───── Stored data
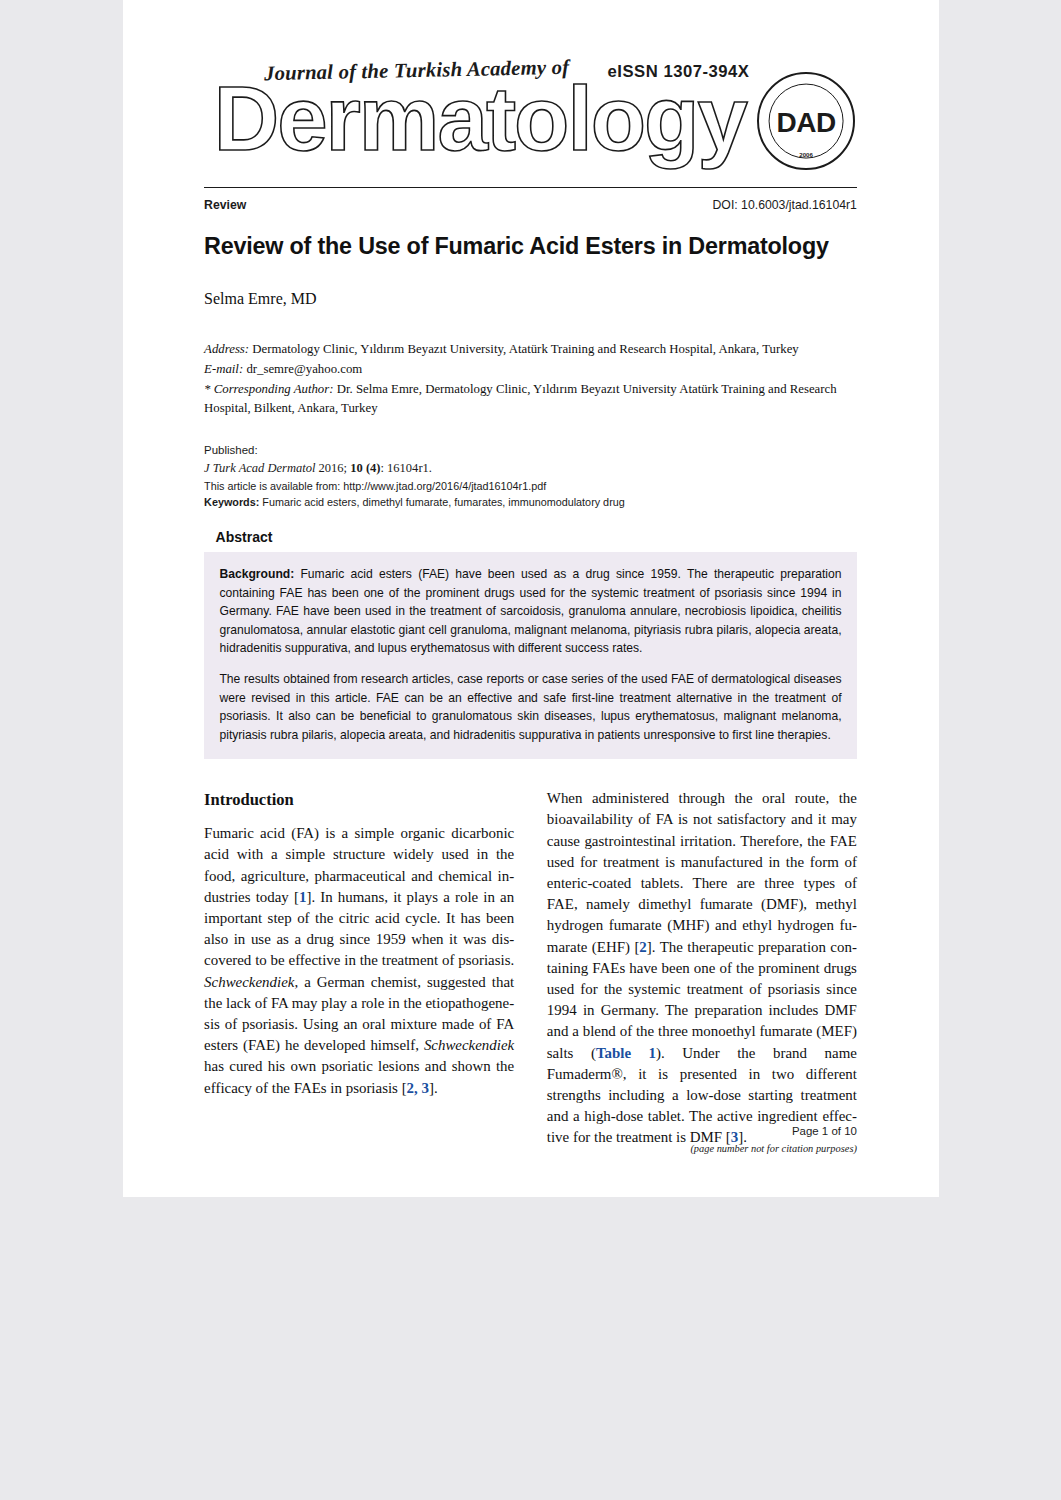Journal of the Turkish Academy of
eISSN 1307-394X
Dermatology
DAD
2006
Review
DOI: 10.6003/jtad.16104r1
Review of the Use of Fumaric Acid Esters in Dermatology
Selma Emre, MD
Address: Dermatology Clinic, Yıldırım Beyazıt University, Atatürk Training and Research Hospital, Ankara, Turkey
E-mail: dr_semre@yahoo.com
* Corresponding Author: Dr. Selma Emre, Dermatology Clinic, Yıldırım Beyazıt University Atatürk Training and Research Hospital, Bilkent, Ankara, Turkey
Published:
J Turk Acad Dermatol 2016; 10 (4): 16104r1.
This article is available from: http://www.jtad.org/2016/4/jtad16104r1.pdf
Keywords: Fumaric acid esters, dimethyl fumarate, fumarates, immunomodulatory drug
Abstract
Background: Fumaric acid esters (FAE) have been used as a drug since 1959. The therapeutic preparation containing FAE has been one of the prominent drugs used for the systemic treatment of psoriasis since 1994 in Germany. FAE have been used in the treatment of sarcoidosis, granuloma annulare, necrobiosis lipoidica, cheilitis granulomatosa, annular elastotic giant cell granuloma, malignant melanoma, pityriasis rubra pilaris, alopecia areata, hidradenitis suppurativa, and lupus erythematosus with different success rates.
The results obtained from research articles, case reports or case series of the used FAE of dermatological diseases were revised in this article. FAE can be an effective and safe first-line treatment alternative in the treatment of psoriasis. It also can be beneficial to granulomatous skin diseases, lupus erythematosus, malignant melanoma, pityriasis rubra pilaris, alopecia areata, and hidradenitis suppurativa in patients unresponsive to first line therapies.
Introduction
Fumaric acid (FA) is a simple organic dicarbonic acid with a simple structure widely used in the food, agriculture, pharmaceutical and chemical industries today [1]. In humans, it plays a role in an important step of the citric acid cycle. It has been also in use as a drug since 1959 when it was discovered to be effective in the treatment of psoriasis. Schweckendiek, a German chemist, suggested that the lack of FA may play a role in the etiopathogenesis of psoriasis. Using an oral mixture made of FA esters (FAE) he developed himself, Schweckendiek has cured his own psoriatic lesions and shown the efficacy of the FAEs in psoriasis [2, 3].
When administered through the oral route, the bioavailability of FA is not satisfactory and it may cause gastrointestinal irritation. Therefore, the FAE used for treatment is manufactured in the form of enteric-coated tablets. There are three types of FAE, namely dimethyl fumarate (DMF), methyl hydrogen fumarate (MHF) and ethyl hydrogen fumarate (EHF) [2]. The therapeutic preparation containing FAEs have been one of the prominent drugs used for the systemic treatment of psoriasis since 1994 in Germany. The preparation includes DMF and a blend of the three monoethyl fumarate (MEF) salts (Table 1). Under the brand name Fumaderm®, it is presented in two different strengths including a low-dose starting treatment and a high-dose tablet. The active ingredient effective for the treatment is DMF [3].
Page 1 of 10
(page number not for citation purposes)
──────────
───── Stored data
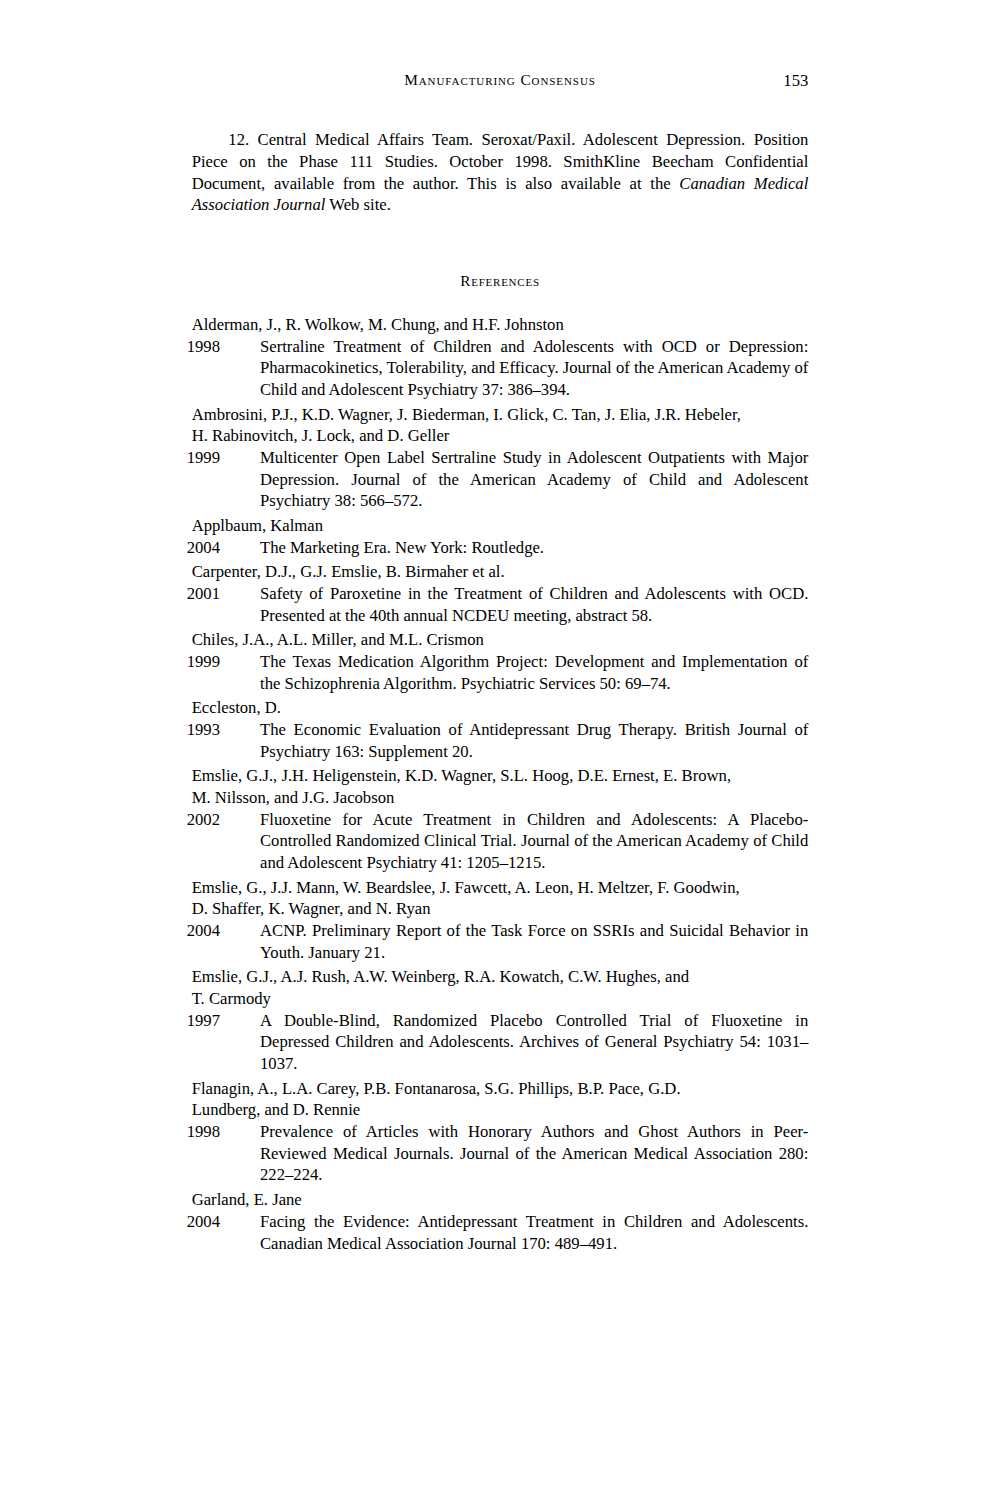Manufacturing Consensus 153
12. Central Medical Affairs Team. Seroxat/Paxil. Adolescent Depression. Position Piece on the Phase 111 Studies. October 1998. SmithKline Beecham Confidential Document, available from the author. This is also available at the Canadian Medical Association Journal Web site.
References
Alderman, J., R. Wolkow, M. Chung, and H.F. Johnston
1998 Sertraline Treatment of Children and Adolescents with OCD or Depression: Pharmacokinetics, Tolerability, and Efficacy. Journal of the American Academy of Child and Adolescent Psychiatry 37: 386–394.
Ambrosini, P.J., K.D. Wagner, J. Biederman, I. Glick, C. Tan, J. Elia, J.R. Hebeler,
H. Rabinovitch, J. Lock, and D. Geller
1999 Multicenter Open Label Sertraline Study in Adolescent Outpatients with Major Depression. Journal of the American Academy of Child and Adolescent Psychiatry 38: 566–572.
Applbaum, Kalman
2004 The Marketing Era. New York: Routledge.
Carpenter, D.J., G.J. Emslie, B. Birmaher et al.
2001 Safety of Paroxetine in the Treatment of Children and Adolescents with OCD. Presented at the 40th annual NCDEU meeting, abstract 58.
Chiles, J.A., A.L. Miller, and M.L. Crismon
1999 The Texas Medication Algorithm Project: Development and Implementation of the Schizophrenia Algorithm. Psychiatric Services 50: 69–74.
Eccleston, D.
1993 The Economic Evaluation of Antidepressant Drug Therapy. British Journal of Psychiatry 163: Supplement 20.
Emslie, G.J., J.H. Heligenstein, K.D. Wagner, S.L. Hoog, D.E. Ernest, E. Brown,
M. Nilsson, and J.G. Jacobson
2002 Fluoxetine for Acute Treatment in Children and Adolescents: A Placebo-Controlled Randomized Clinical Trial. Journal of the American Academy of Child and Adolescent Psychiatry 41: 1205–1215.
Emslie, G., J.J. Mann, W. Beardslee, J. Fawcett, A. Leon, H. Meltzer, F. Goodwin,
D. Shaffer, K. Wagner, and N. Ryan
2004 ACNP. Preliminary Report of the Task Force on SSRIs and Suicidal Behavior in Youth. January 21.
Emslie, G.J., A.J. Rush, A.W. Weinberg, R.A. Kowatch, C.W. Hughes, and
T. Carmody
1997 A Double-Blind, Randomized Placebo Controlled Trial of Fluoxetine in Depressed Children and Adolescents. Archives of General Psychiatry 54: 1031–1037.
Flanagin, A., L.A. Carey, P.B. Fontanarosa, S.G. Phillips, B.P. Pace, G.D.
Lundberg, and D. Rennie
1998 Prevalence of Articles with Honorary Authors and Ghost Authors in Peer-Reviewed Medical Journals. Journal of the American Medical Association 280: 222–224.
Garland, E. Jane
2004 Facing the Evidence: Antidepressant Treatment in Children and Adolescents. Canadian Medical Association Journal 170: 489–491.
──────────
- What is being asked
All that belongs in the answer is the run of lines above from the line containing "1997 A Double-Blind, Randomized" through the line containing "2004 Facing the", exactly as written.

- Written answer
1997 A Double-Blind, Randomized Placebo Controlled Trial of Fluoxetine in Depressed Children and Adolescents. Archives of General Psychiatry 54: 1031–1037.
Flanagin, A., L.A. Carey, P.B. Fontanarosa, S.G. Phillips, B.P. Pace, G.D.
Lundberg, and D. Rennie
1998 Prevalence of Articles with Honorary Authors and Ghost Authors in Peer-Reviewed Medical Journals. Journal of the American Medical Association 280: 222–224.
Garland, E. Jane
2004 Facing the Evidence: Antidepressant Treatment in Children and Adolescents. Canadian Medical Association Journal 170: 489–491.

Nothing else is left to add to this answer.